In a story titled "Cracking a $2 million crypto wallet," the Verge reported that four years ago, Reich and a friend used $50,000 worth of bitcoin to purchase a new cryptocurrency called Theta tokens, worth 21 cents each, and later stored them in a Trezor hardware wallet. 

Reich wanted to cash out after the token sunk to a fourth of its value but he and his friend forgot the pin, the Verge said. They made 12 guesses then quit, not wanting to get too close to the 16th guess, at which point the wallet would automatically erase all its data. Reich wrote off the loss until 2020 when the token started surging, making the wallet worth millions, the Verge reported. 

Then, he started looking for hackers.

In February 2021, when the wallet was worth $2.5 million, he discovered Joe Grand, an electrical engineer and hardware hacker known as Kingpin who advises companies on how to protect their products. 

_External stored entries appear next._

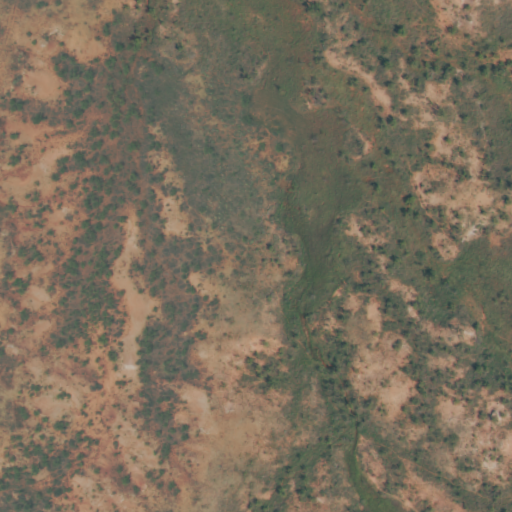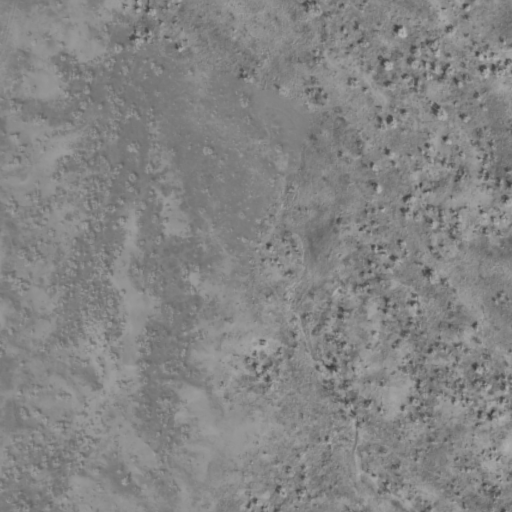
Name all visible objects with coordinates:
road: (5, 21)
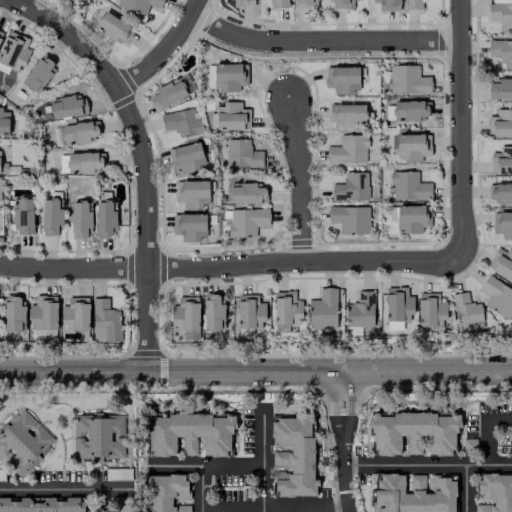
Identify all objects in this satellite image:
building: (76, 0)
building: (279, 3)
building: (305, 3)
building: (341, 4)
building: (387, 4)
building: (412, 4)
building: (139, 5)
building: (501, 14)
building: (112, 27)
building: (0, 31)
road: (68, 35)
road: (324, 40)
building: (13, 50)
road: (165, 50)
building: (501, 51)
building: (38, 72)
building: (228, 77)
building: (341, 79)
building: (407, 80)
building: (500, 88)
building: (166, 94)
building: (64, 106)
building: (408, 109)
building: (345, 113)
building: (231, 116)
building: (3, 120)
building: (181, 122)
building: (501, 123)
road: (459, 126)
building: (78, 132)
building: (411, 147)
building: (347, 149)
building: (242, 154)
building: (501, 161)
building: (80, 162)
road: (298, 178)
building: (408, 186)
building: (351, 187)
building: (191, 193)
building: (247, 193)
building: (501, 193)
building: (22, 216)
building: (50, 216)
building: (104, 218)
building: (412, 218)
building: (80, 219)
building: (349, 219)
building: (246, 222)
building: (502, 223)
building: (189, 226)
road: (145, 227)
building: (501, 262)
road: (229, 264)
building: (397, 307)
building: (322, 309)
building: (285, 310)
building: (359, 310)
building: (430, 310)
building: (212, 312)
building: (249, 312)
building: (466, 312)
building: (13, 314)
building: (75, 315)
building: (106, 318)
building: (185, 318)
road: (255, 372)
road: (334, 402)
road: (349, 402)
road: (498, 419)
building: (412, 433)
building: (187, 434)
building: (97, 436)
building: (22, 440)
road: (485, 441)
road: (262, 455)
building: (293, 455)
road: (427, 464)
road: (204, 465)
road: (343, 472)
road: (63, 488)
road: (200, 488)
road: (464, 488)
building: (165, 492)
building: (494, 492)
building: (412, 494)
building: (41, 504)
road: (273, 506)
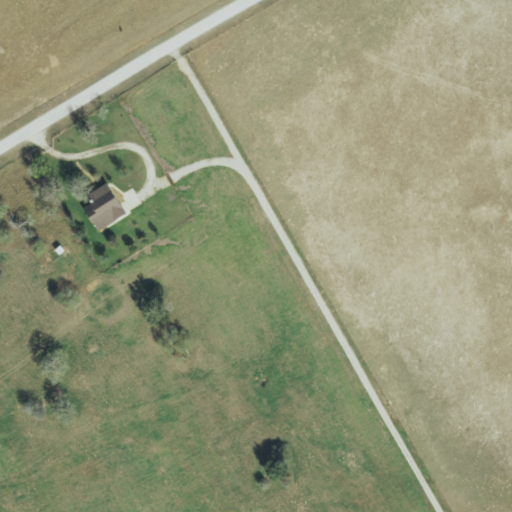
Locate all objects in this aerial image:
road: (123, 73)
road: (179, 173)
building: (100, 208)
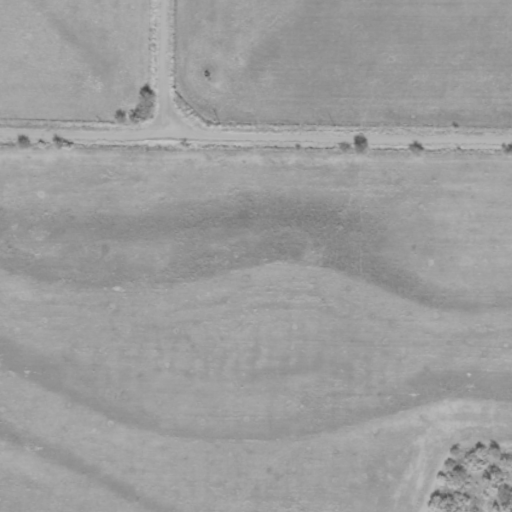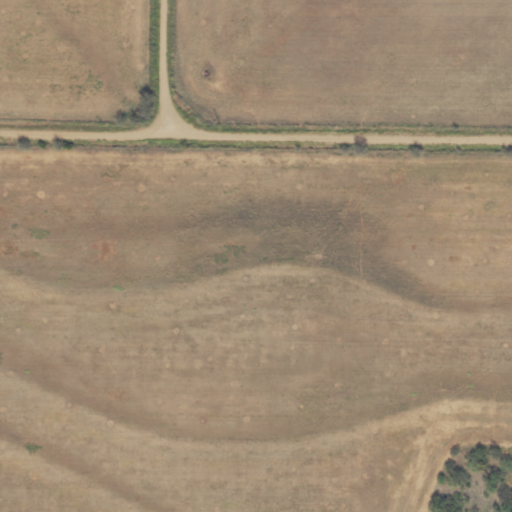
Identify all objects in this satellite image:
road: (140, 129)
road: (328, 133)
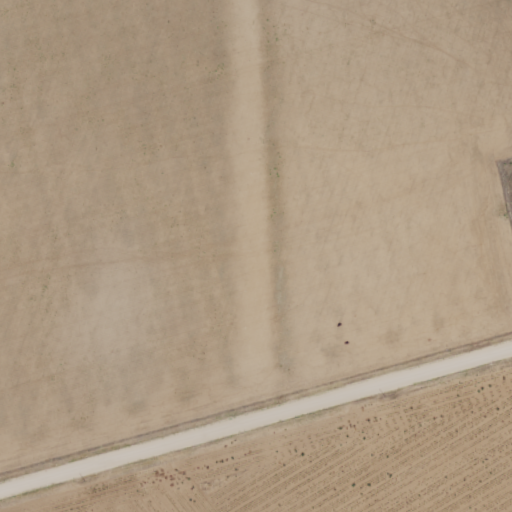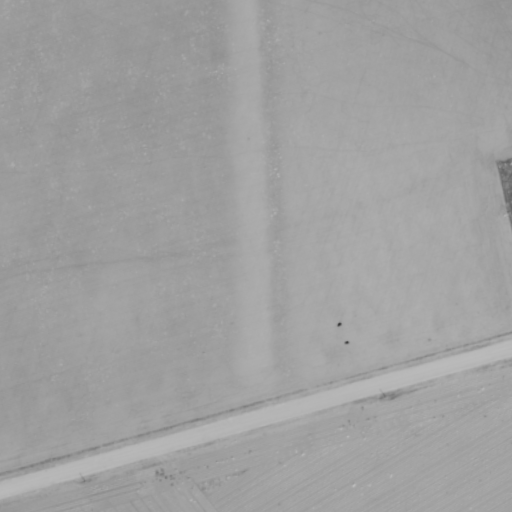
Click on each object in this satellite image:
road: (256, 414)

Reich wrote about his story on a blog, and the two hired a film crew to document the hacking. In the video description, Grand said he thought the hacking would be a "slam dunk."

"Little did I realize the project would turn into a roller coaster ride with over three months of experimentation, failures, successes, and heart-stopping moments," he wrote. "In this case, the stakes were higher than normal: I only had one chance to get it right."

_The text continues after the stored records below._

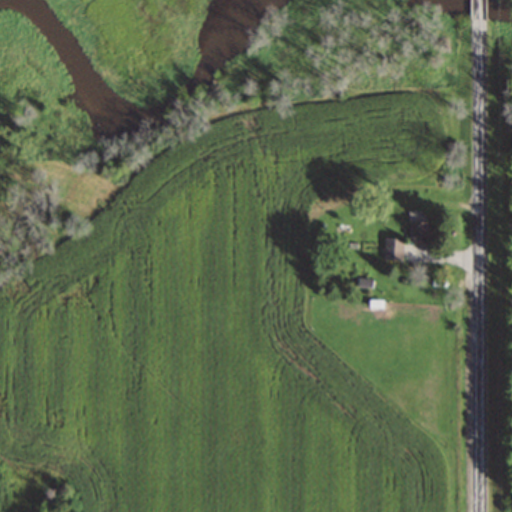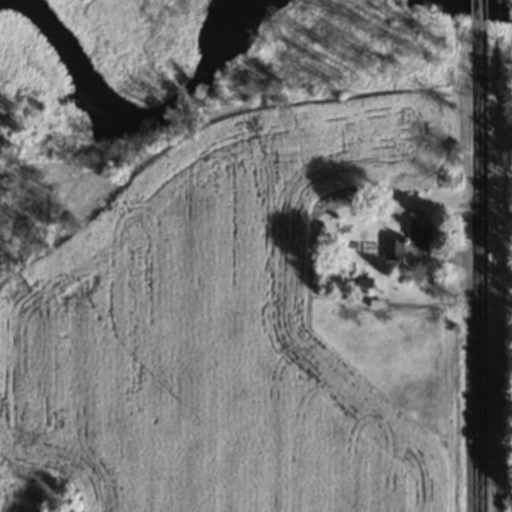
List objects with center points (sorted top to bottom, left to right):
river: (241, 55)
building: (418, 231)
building: (393, 248)
road: (481, 255)
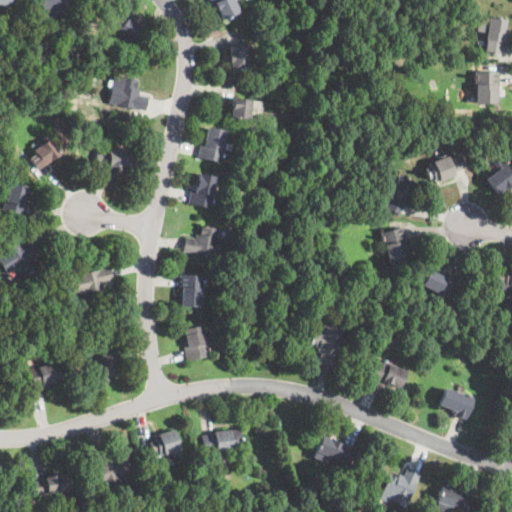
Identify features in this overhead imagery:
building: (5, 1)
building: (6, 2)
building: (50, 5)
building: (54, 7)
building: (223, 7)
building: (224, 7)
building: (253, 25)
building: (123, 28)
building: (126, 29)
building: (492, 33)
building: (494, 35)
building: (58, 44)
building: (456, 46)
building: (66, 47)
building: (236, 56)
building: (237, 57)
building: (385, 58)
building: (90, 59)
building: (399, 78)
building: (485, 86)
building: (485, 87)
building: (67, 92)
building: (126, 93)
building: (126, 95)
building: (243, 107)
building: (240, 108)
building: (38, 109)
building: (211, 144)
building: (211, 145)
building: (42, 152)
building: (43, 154)
building: (112, 157)
building: (113, 158)
building: (444, 166)
building: (444, 167)
building: (501, 176)
building: (501, 176)
building: (201, 189)
building: (201, 191)
building: (398, 194)
building: (399, 195)
road: (157, 196)
building: (15, 197)
building: (16, 200)
road: (116, 221)
road: (487, 230)
building: (203, 242)
building: (204, 243)
building: (393, 244)
building: (394, 244)
building: (17, 257)
building: (17, 259)
building: (504, 278)
building: (504, 279)
building: (91, 281)
building: (437, 282)
building: (91, 283)
building: (438, 283)
building: (190, 290)
building: (190, 290)
building: (87, 307)
building: (41, 332)
building: (391, 336)
building: (325, 341)
building: (194, 342)
building: (195, 343)
building: (325, 343)
building: (102, 365)
building: (104, 367)
building: (386, 373)
building: (386, 373)
building: (42, 375)
building: (43, 375)
road: (258, 388)
building: (456, 402)
building: (456, 403)
building: (221, 439)
building: (221, 441)
building: (163, 443)
building: (165, 444)
building: (327, 448)
building: (331, 450)
building: (110, 471)
building: (113, 471)
building: (50, 484)
building: (52, 484)
building: (399, 487)
building: (398, 488)
building: (454, 498)
building: (453, 500)
building: (188, 511)
building: (509, 511)
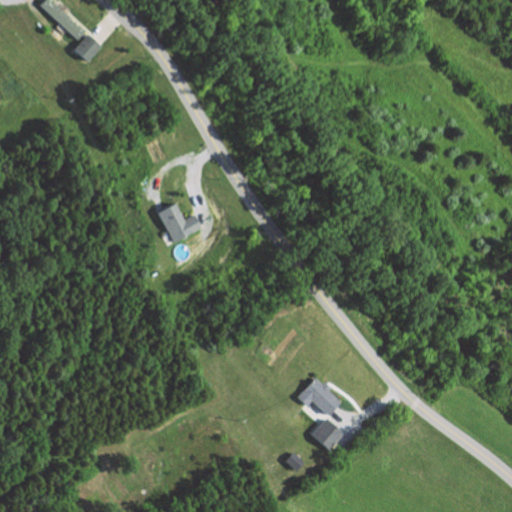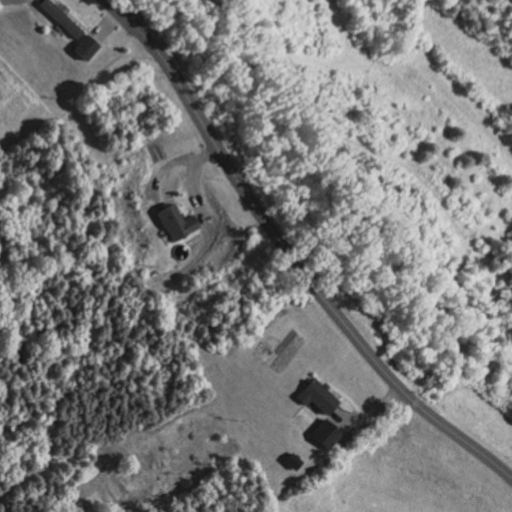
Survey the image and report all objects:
road: (43, 20)
road: (108, 25)
building: (75, 29)
building: (74, 30)
road: (163, 170)
road: (197, 185)
building: (181, 221)
building: (182, 221)
road: (291, 254)
building: (318, 396)
building: (319, 396)
road: (368, 410)
building: (327, 432)
building: (325, 433)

Finally in May he was ready to deploy a computer program that would unlock the wallet. Reich flew to Portland to give the wallet to Grand. And within several hours, he did it. 

"Yes! Yes!" Reich said after the wallet was successfully hacked. 

Owners have lost nearly 4 million bitcoins thanks to unrecoverable wallets or accidentally throwing the hardware away, among other things, according to an estimate from Chainalysis. Grand, part of a hardware and software wallet-hacking company called offspec.io, has continued searching for new people to help break into their crypto wallets, the Verge said.